● THE PROBLEM:
Scan the entries for the word "organization". Every line that has it should be copied.
::: PROVIDED INFORMATION
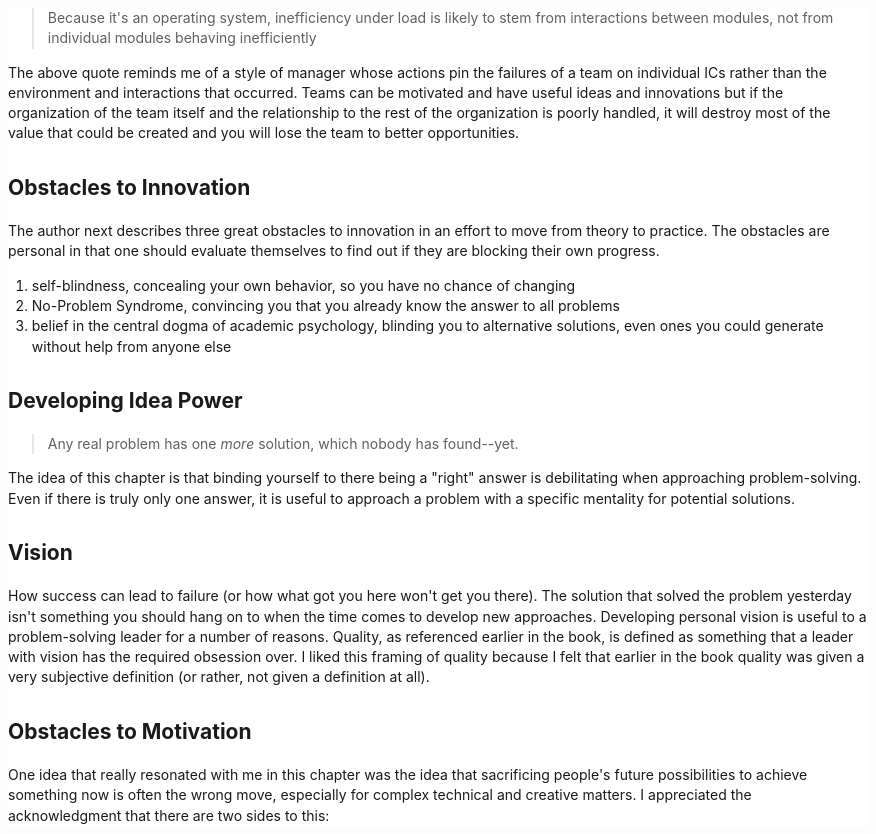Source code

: > Because it's an operating system, inefficiency under load is likely
> to stem from interactions between modules, not from individual
> modules behaving inefficiently

The above quote reminds me of a style of manager whose actions pin the
failures of a team on individual ICs rather than the environment and
interactions that occurred. Teams can be motivated and have useful
ideas and innovations but if the organization of the team itself and
the relationship to the rest of the organization is poorly handled, it
will destroy most of the value that could be created and you will lose
the team to better opportunities.

## Obstacles to Innovation

The author next describes three great obstacles to innovation in an
effort to move from theory to practice. The obstacles are personal in
that one should evaluate themselves to find out if they are blocking
their own progress.

1. self-blindness, concealing your own behavior, so you have no chance
   of changing
2. No-Problem Syndrome, convincing you that you already know the
   answer to all problems
3. belief in the central dogma of academic psychology, blinding you to
   alternative solutions, even ones you could generate without help
   from anyone else

## Developing Idea Power

> Any real problem has one *more* solution, which nobody has
> found--yet.

The idea of this chapter is that binding yourself to there being a
"right" answer is debilitating when approaching problem-solving. Even
if there is truly only one answer, it is useful to approach a problem
with a specific mentality for potential solutions.

## Vision

How success can lead to failure (or how what got you here won't get
you there). The solution that solved the problem yesterday isn't
something you should hang on to when the time comes to develop new
approaches. Developing personal vision is useful to a problem-solving
leader for a number of reasons. Quality, as referenced earlier in the
book, is defined as something that a leader with vision has the
required obsession over. I liked this framing of quality because I
felt that earlier in the book quality was given a very subjective
definition (or rather, not given a definition at all).

## Obstacles to Motivation

One idea that really resonated with me in this chapter was the idea
that sacrificing people's future possibilities to achieve something
now is often the wrong move, especially for complex technical and
creative matters. I appreciated the acknowledgment that there are two
sides to this:
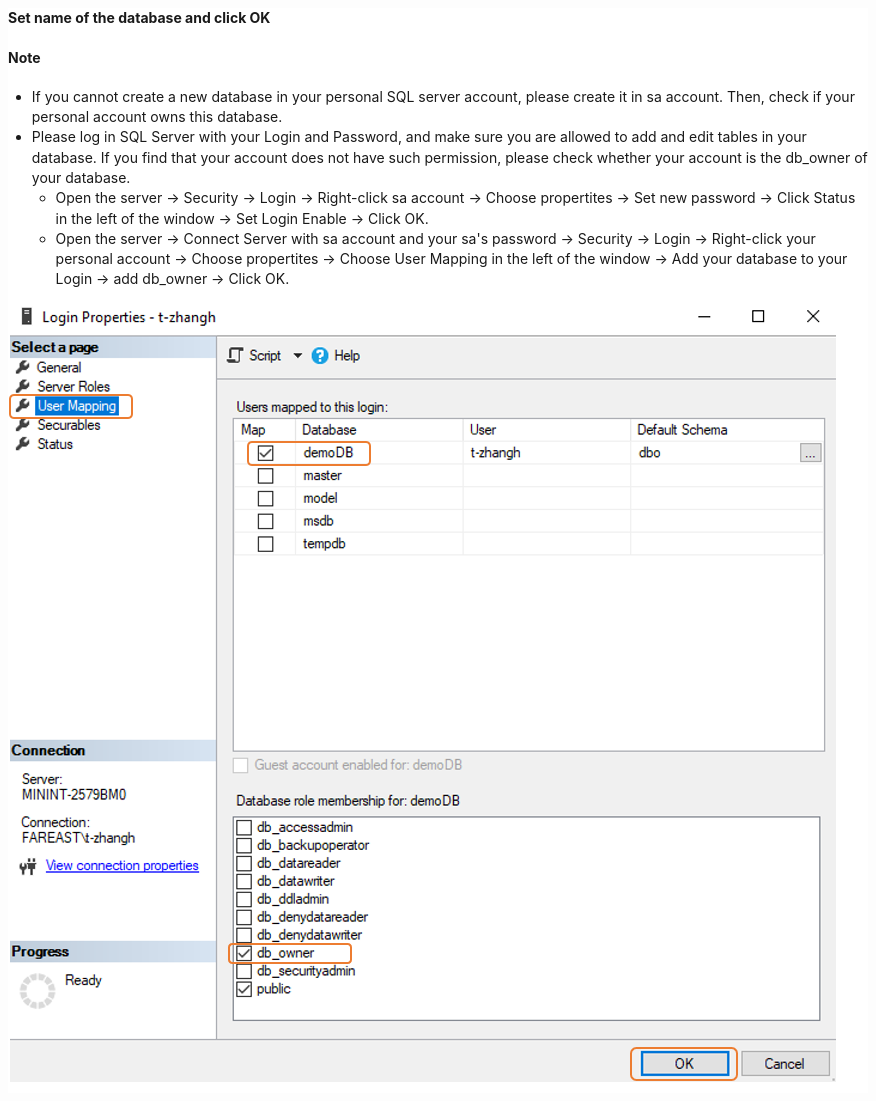 **Set name of the database and click OK**

#### Note
- If you cannot create a new database in your personal SQL server account, please create it in sa account. Then, check if your personal account owns this database.
- Please log in SQL Server with your Login and Password, and make sure you are allowed to add and edit tables in your database. If you find that your account does not have such permission, please check whether your account is the db_owner of your database.
  - Open the server -> Security -> Login -> Right-click sa account -> Choose propertites -> Set new password -> Click Status in the left of the window -> Set Login Enable -> Click OK.
  - Open the server -> Connect Server with sa account and your sa's password -> Security -> Login -> Right-click your personal account -> Choose propertites -> Choose User Mapping in the left of the window -> Add your database to your Login -> add db_owner -> Click OK.

![add DB](image/AddDb.png)
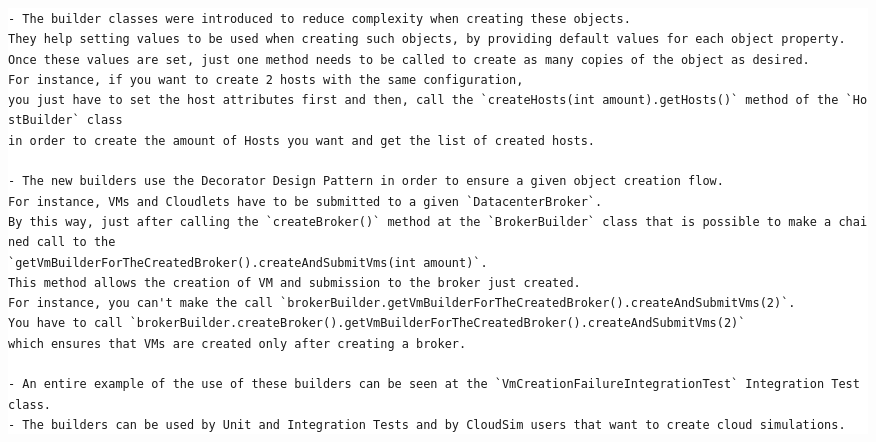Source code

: 	- The builder classes were introduced to reduce complexity when creating these objects.
    They help setting values to be used when creating such objects, by providing default values for each object property.
    Once these values are set, just one method needs to be called to create as many copies of the object as desired.
    For instance, if you want to create 2 hosts with the same configuration,
    you just have to set the host attributes first and then, call the `createHosts(int amount).getHosts()` method of the `HostBuilder` class
    in order to create the amount of Hosts you want and get the list of created hosts. 

	- The new builders use the Decorator Design Pattern in order to ensure a given object creation flow.
    For instance, VMs and Cloudlets have to be submitted to a given `DatacenterBroker`.
    By this way, just after calling the `createBroker()` method at the `BrokerBuilder` class that is possible to make a chained call to the
    `getVmBuilderForTheCreatedBroker().createAndSubmitVms(int amount)`.
    This method allows the creation of VM and submission to the broker just created.
    For instance, you can't make the call `brokerBuilder.getVmBuilderForTheCreatedBroker().createAndSubmitVms(2)`.
    You have to call `brokerBuilder.createBroker().getVmBuilderForTheCreatedBroker().createAndSubmitVms(2)`
    which ensures that VMs are created only after creating a broker.

	- An entire example of the use of these builders can be seen at the `VmCreationFailureIntegrationTest` Integration Test class.
	- The builders can be used by Unit and Integration Tests and by CloudSim users that want to create cloud simulations.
::::::
● TASK OUTPUT:
ideas and innovations but if the organization of the team itself and
the relationship to the rest of the organization is poorly handled, it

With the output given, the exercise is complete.